Visit the related part of the pandas docs which has more information into it but I'll copy all the types from there:
[numpy.generic,
[[numpy.number,
[[numpy.integer,
[[numpy.signedinteger,
[numpy.int8,
numpy.int16,
numpy.int32,
numpy.int64,
numpy.int64,
numpy.timedelta64]],
[numpy.unsignedinteger,
[numpy.uint8,
numpy.uint16,
numpy.uint32,
numpy.uint64,
numpy.uint64]]]],
[numpy.inexact,
[[numpy.floating,
[numpy.float16, numpy.float32, numpy.float64, numpy.float128]],
[numpy.complexfloating,
[numpy.complex64, numpy.complex128, numpy.complex256]]]]]],
[numpy.flexible,
[[numpy.character, [numpy.bytes_, numpy.str_]],
[numpy.void, [numpy.record]]]],
numpy.bool_,
numpy.datetime64,
numpy.object_]]
The bottom line is, I cannot see any dtype that would support to show something similar to varchar(#). The default of handling strings is to assing them dtype "object" in pandas framework.
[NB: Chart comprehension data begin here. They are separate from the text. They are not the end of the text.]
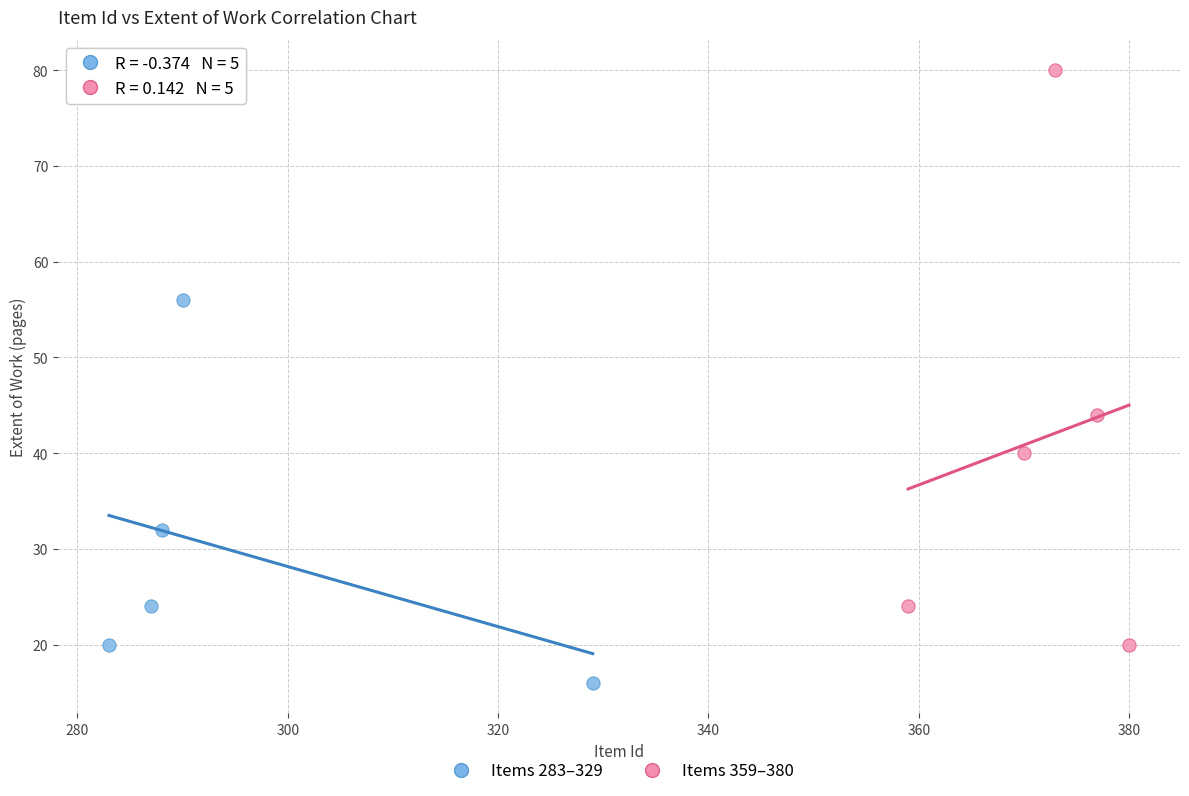

Which series contains the lowest Y value?

Items 283–329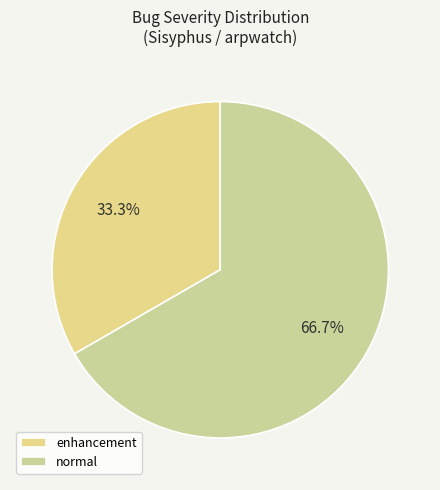

Count the number of slices in the pie.

2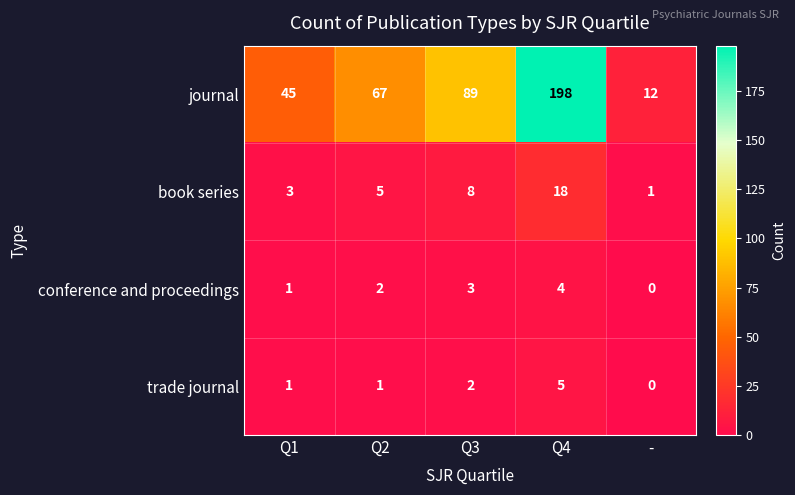

Is it true that book series equals 14 at Q3?

False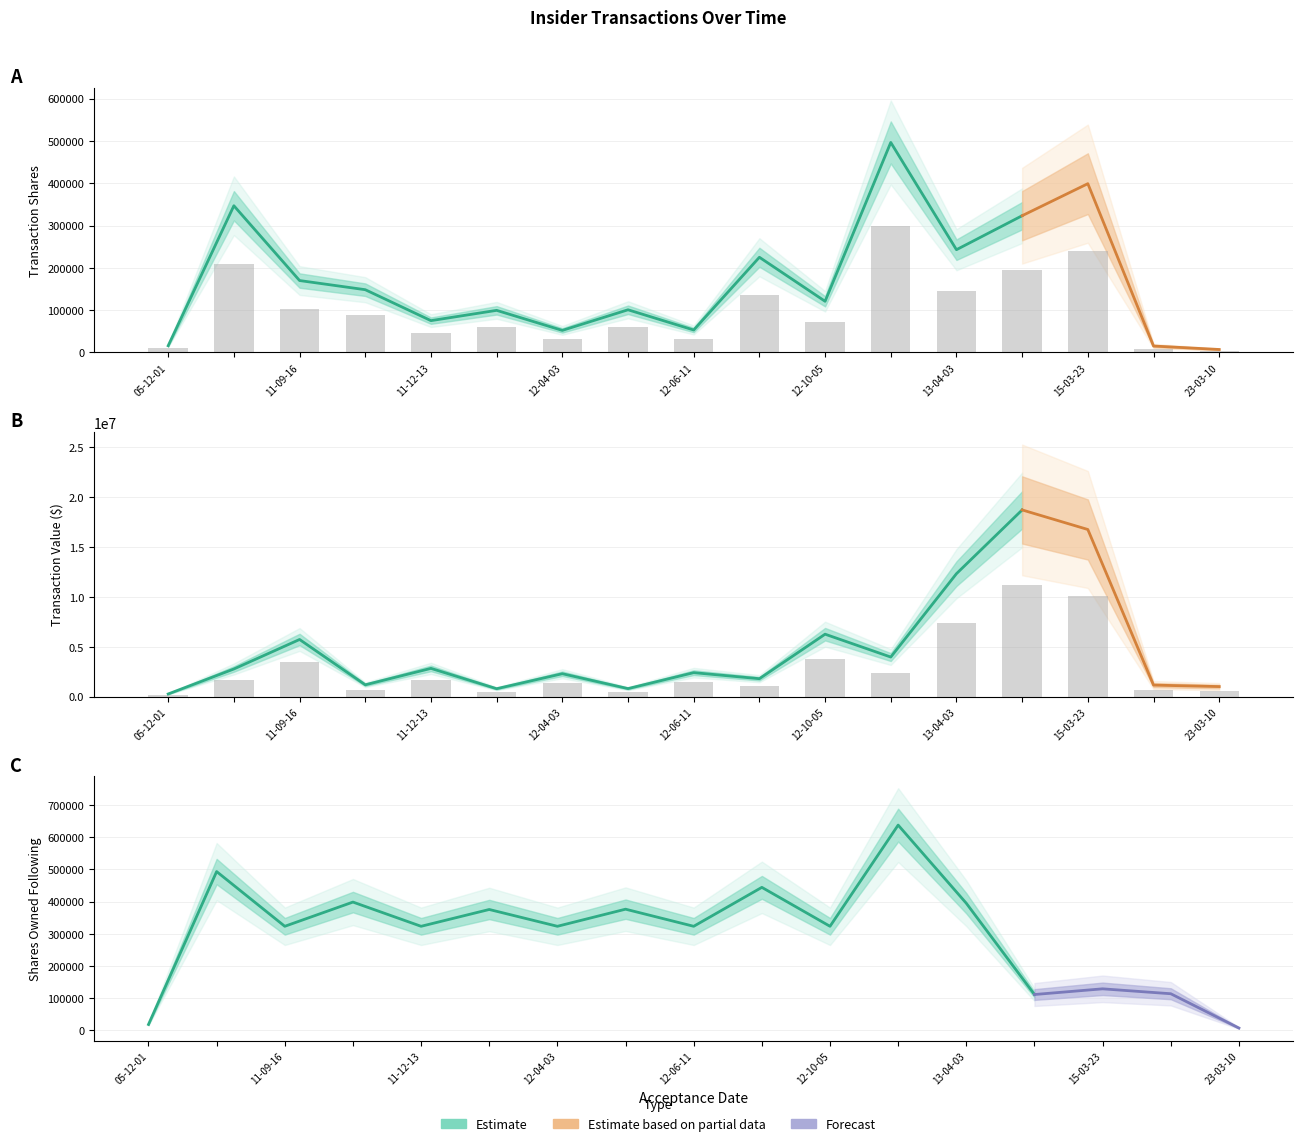

What is the spread (max minus min) of values at 12-10-05?

3684328.2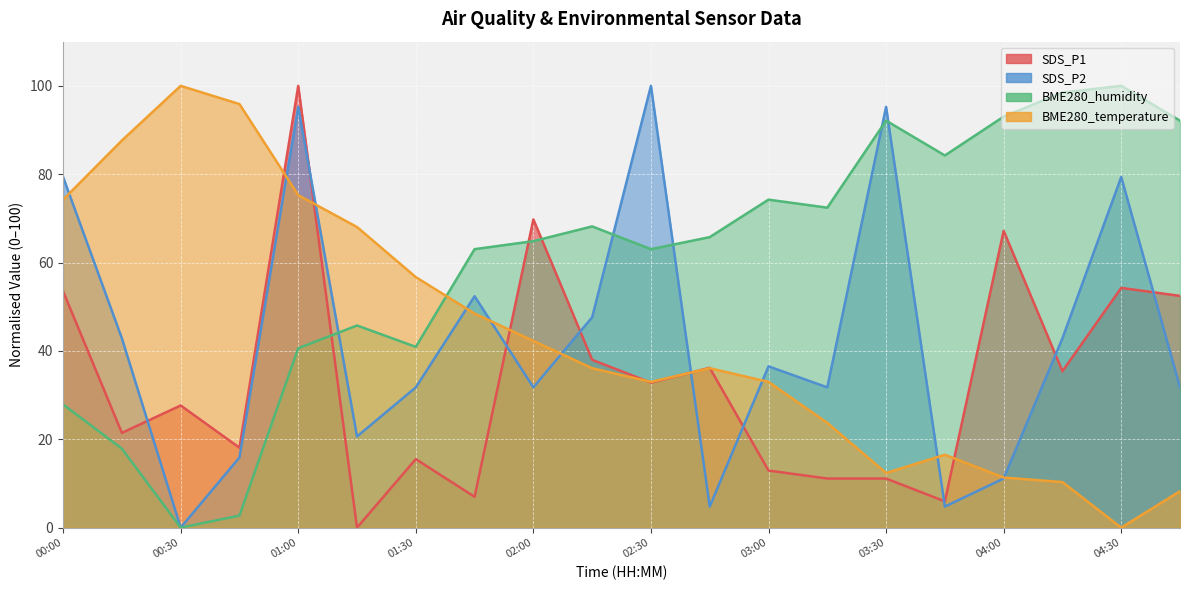

Between 03:45 and 04:15, which is larger?

04:15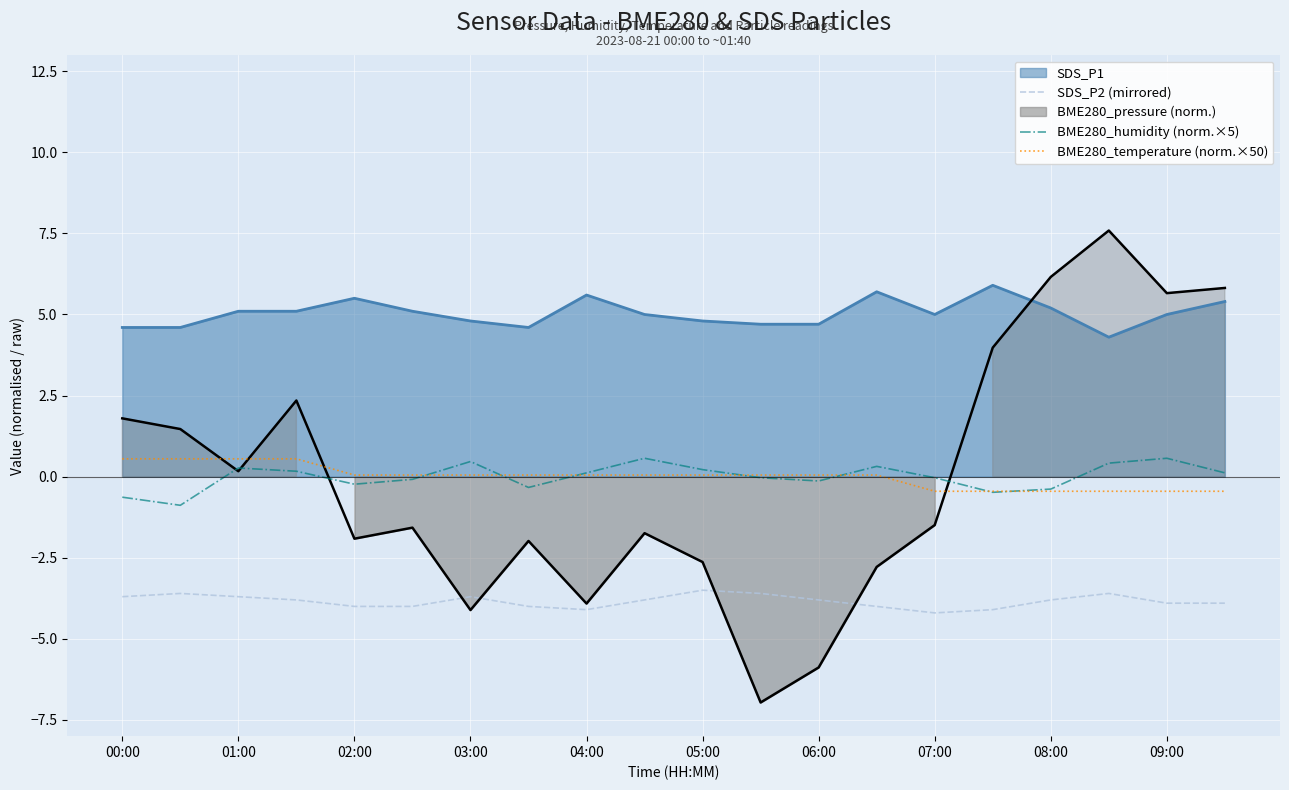

What is the approximate value of BME280_temperature (norm.×50) at 04:00?

0.1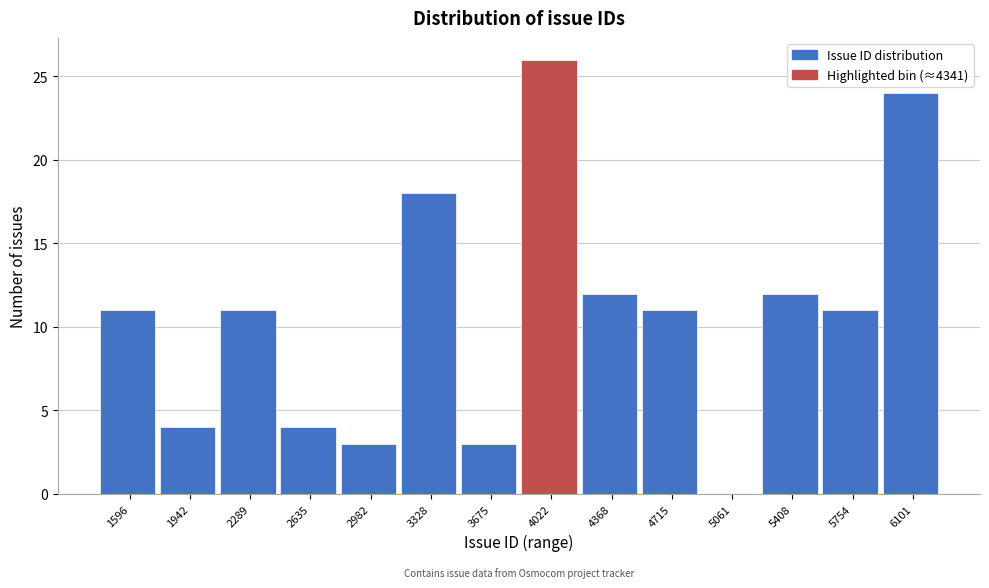

Reading left to right, extract all data points from this chart.

1596=11	1942=4	2289=11	2635=4	2982=3	3328=18	3675=3	4022=26	4368=12	4715=11	5061=0	5408=12	5754=11	6101=24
In Python in general, you don't have fixed or semi-fixed size string as far as my knowledge goes (you can do fixed size formatting for printing, though).
Upvotes: 1
Reputation: 11105
As far as I know, this is not possible. The varchar
data type exists in the Teradata database system only, and is casted to a sensible pandas data type (str
or unicode
) once you pull it into a DataFrame.
An overview of data types in pandas, numpy, and python: http://pbpython.com/pandas_dtypes.html
Upvotes: 1